Dealing with power of circles here. Here goes: The crankshaft of a particular automobile engine has an angular velocity of 1,500 rpm at 30 mph. The crankshaft pulley has a diameter of 10 cm, and it's attached to an air conditioner compressor pulley with a 7 cm diameter and an alternator pulley with a 5 cm diamter

At what angular velocities do the compressor and alternator turn?

The 3 pulleys are connectected my a 60 cm belt. At a crankshaft rate of 1,500 rpm, how many times will the belt revlove through it's 60 cm belt in one minute?

Most belts do not show significant wear intil each point of the belt has traveled about 20,000 kilometers. How long can the engine run at 1,500 rpm before the belt typically would wear out?

I thank you so very much for taking the time to do this. I would really appreciate it if you could breifly explain how you got the answer, so I won't need help in the future.

Thanks a lot,
Ashley Milliman

Lets look at the compressor pulley first. Put a mark on each pulley, at the top, a mark on the belt and rotate the belt until the marks on both pulleys are at the top again. Each pulley has gone through a number of complete revolutions.

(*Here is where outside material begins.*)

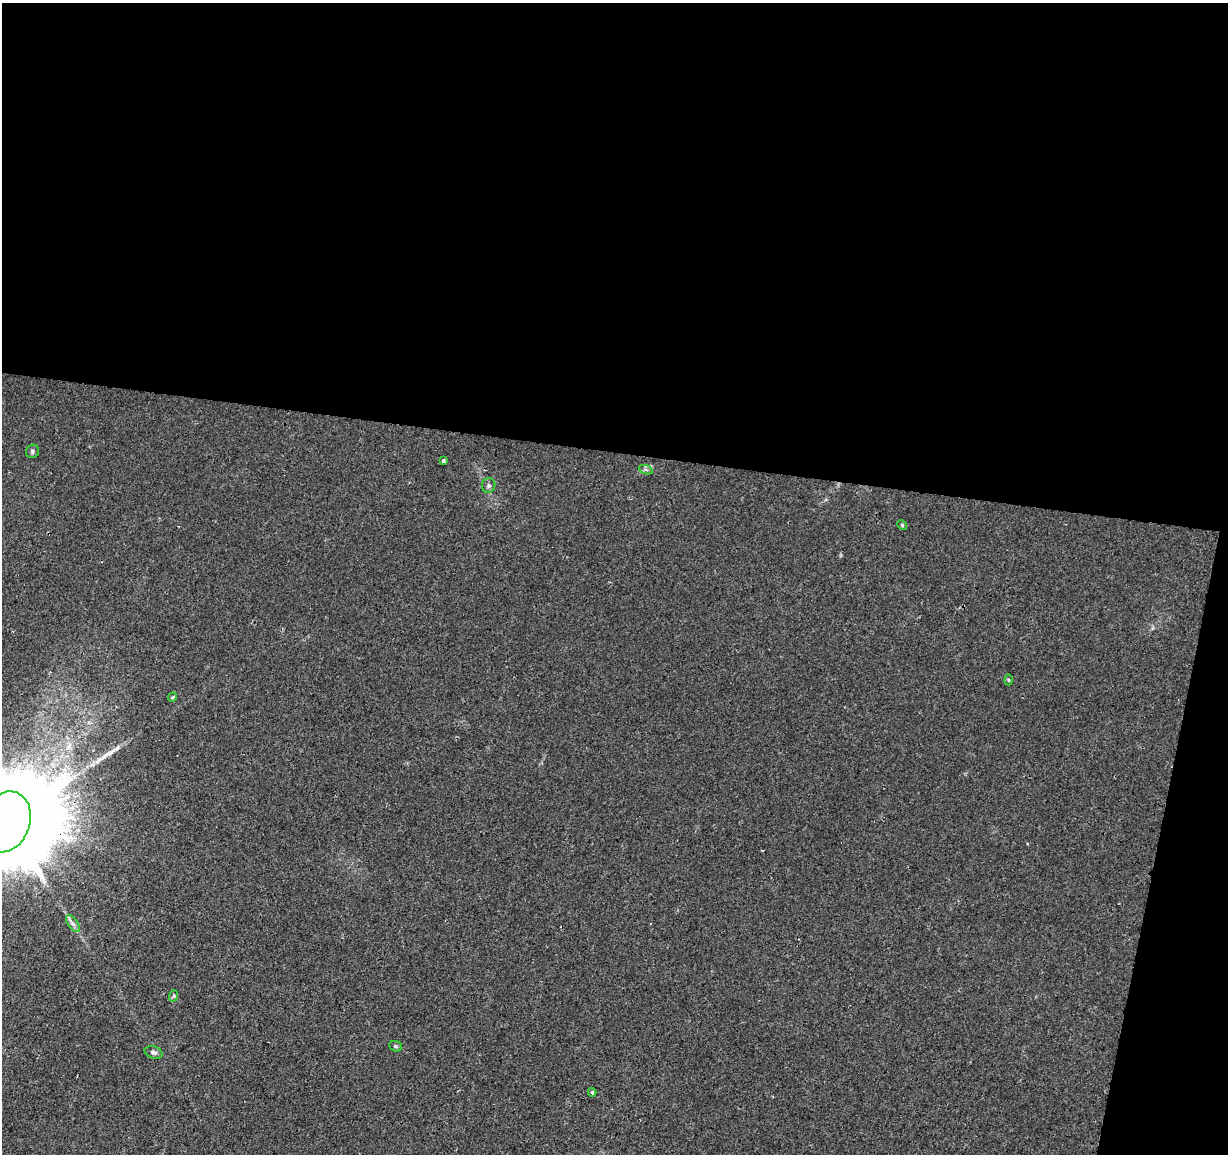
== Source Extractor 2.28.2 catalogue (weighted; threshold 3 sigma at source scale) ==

Since the diameter of the small pulley is 7 cm its circumference is 7 pi cm and the circumference of the large pulley is likewise 10 pi cm. Hence when the mark on each of the pulleys reaches the top again, the mark on the belt will have moved a distance which is a multiple of both 7 pi cm and 10 pi cm. The least common multiple of 7 and 10 is 70 and hence the marks on the pulleys will be at the top again when the mark on the belt has moved 70 pi cm.

The small pulley goes through 10 revolutions while the large pulley goes through 7 revolutions, and thus the angular velocity of the compressor pulley is 10/7 times the angilar velocity of the crankshaft pulley. That is the angular velocity of the compressor pulley is 10/7(15,000) = 21,429 rpm.

I hope this helps,
Harley